_EXERCISE DESCRIPTION:_ Copy, exactly as written, the lines that begin at the one containing "Table 2. In-depth interview" and end at the one containing "Figure 2. Distribution". Skip any pictures in the data below.

_INPUT:_
________

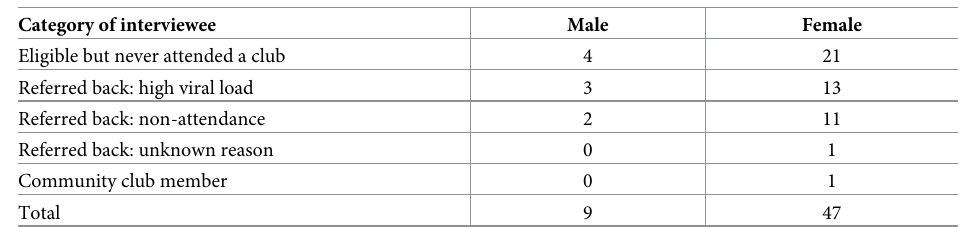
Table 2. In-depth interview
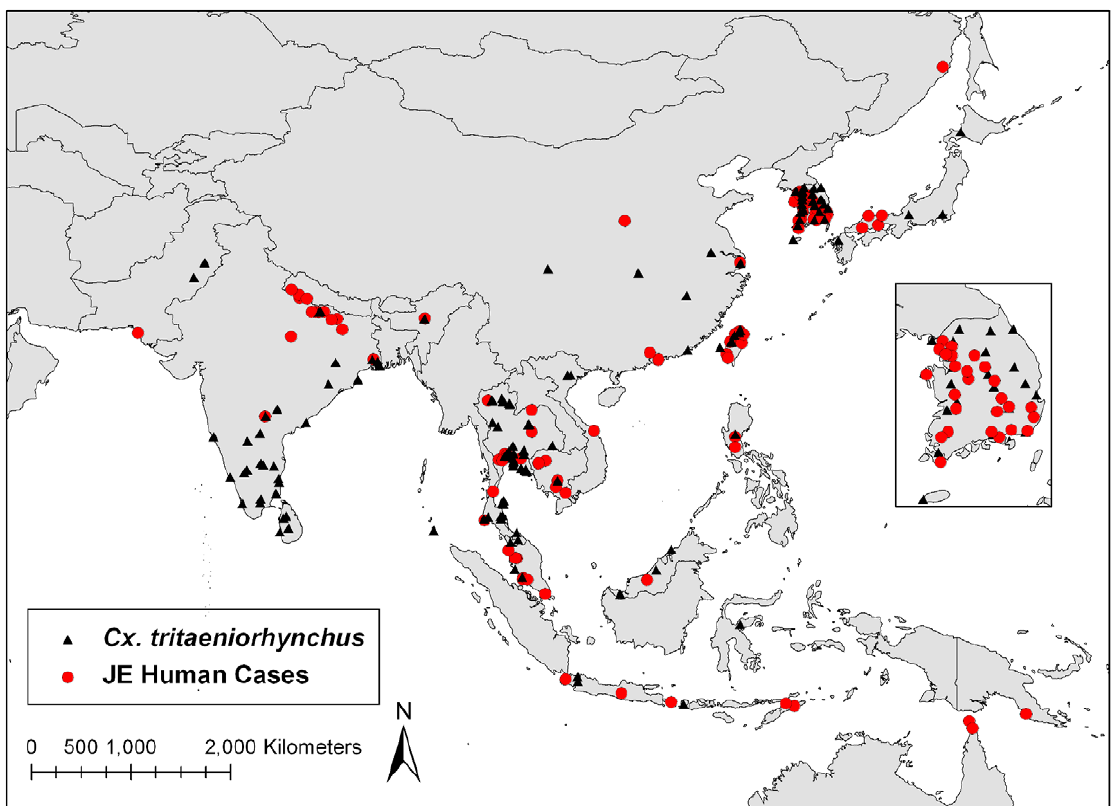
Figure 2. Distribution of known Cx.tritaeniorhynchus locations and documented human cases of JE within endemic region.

________

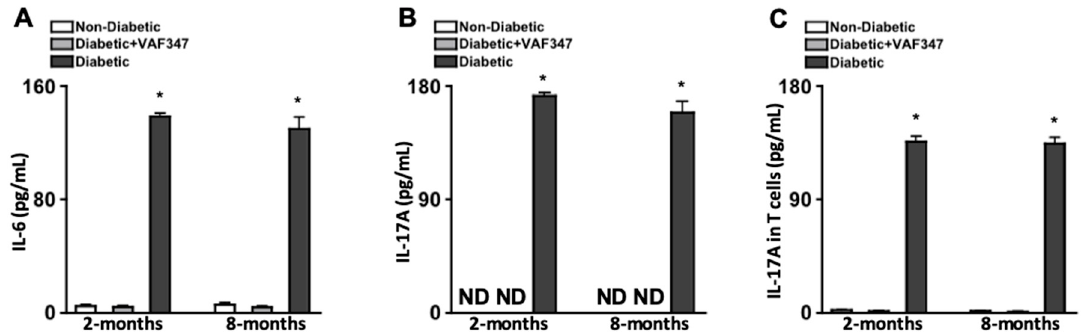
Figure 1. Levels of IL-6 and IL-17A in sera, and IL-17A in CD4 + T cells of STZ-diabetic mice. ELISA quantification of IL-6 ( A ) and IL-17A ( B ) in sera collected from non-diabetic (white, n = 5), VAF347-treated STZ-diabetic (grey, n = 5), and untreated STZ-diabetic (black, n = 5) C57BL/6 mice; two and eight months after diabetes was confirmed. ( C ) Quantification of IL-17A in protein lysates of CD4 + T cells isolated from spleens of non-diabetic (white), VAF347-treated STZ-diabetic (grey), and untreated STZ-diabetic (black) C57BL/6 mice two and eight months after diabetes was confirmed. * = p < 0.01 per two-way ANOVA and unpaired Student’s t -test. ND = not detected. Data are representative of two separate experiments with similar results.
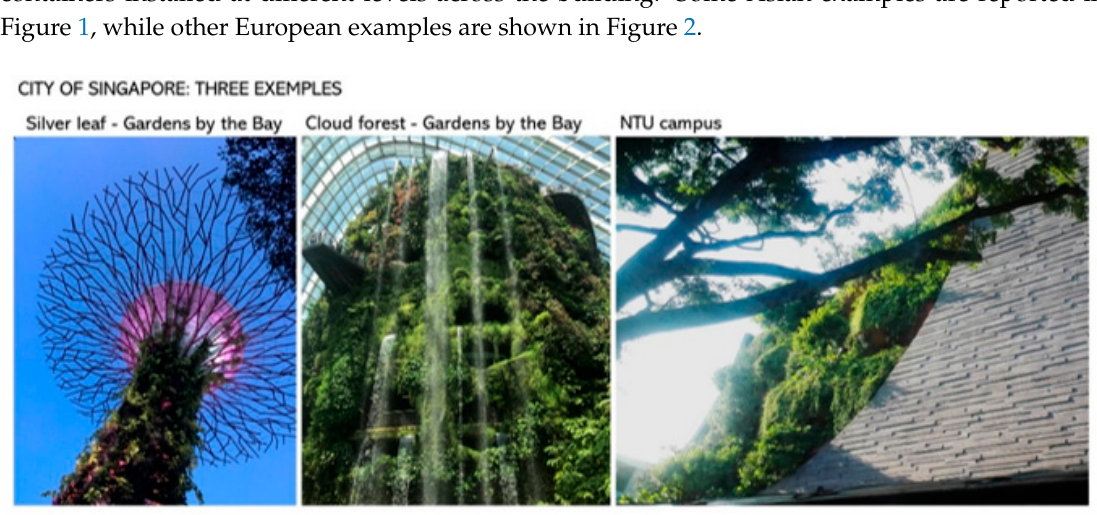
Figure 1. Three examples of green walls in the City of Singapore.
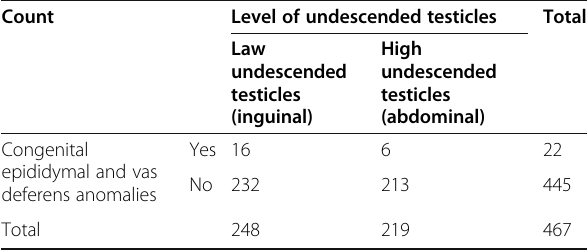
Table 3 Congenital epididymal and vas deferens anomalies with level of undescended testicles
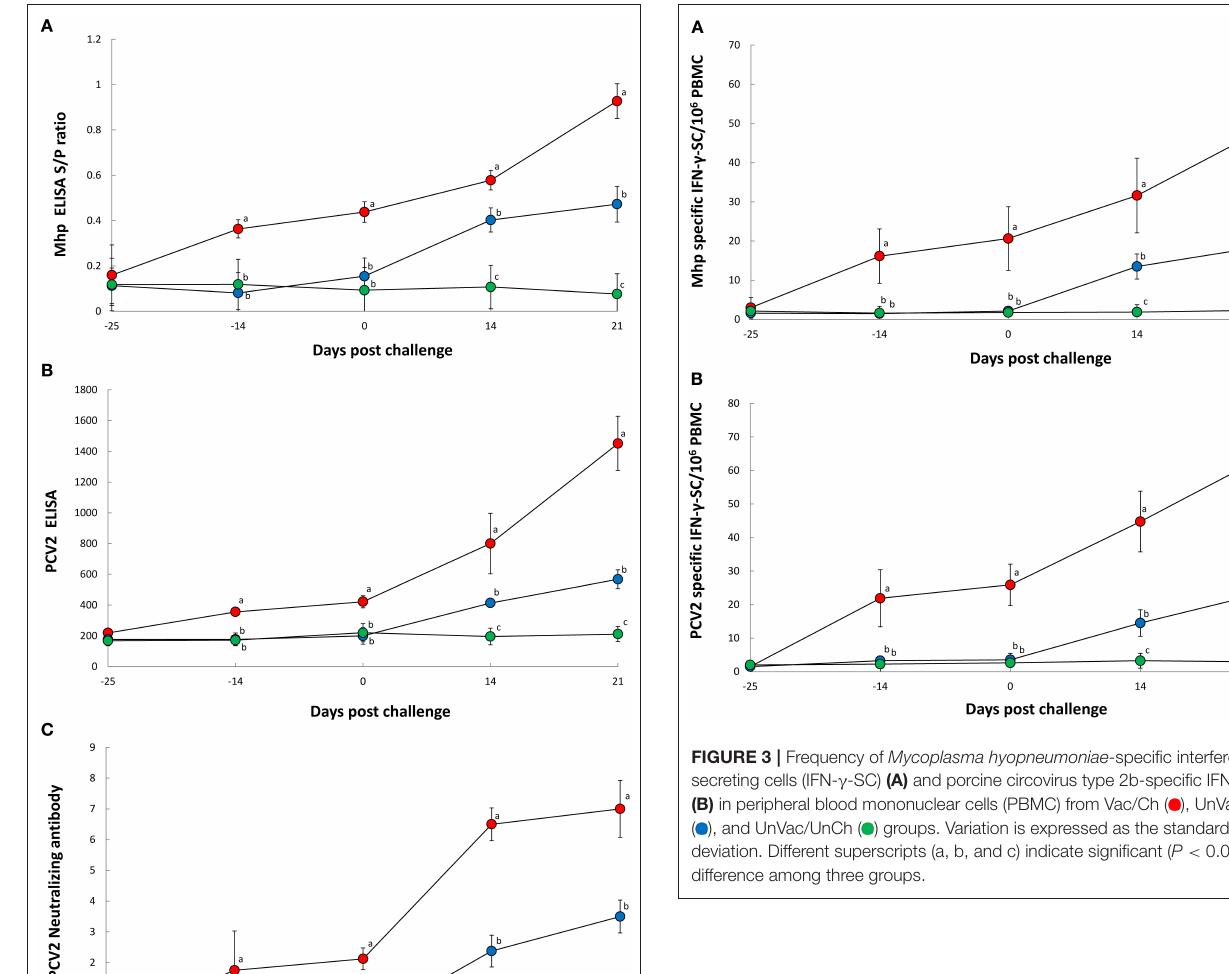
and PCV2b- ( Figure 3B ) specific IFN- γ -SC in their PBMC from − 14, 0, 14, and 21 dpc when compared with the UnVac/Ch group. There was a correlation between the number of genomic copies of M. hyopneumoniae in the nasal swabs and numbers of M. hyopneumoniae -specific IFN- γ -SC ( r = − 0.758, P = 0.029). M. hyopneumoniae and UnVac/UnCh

________

_TASK RESPONSE:_
Table 2. In-depth interview
Figure 2. Distribution of known Cx.tritaeniorhynchus locations and documented human cases of JE within endemic region.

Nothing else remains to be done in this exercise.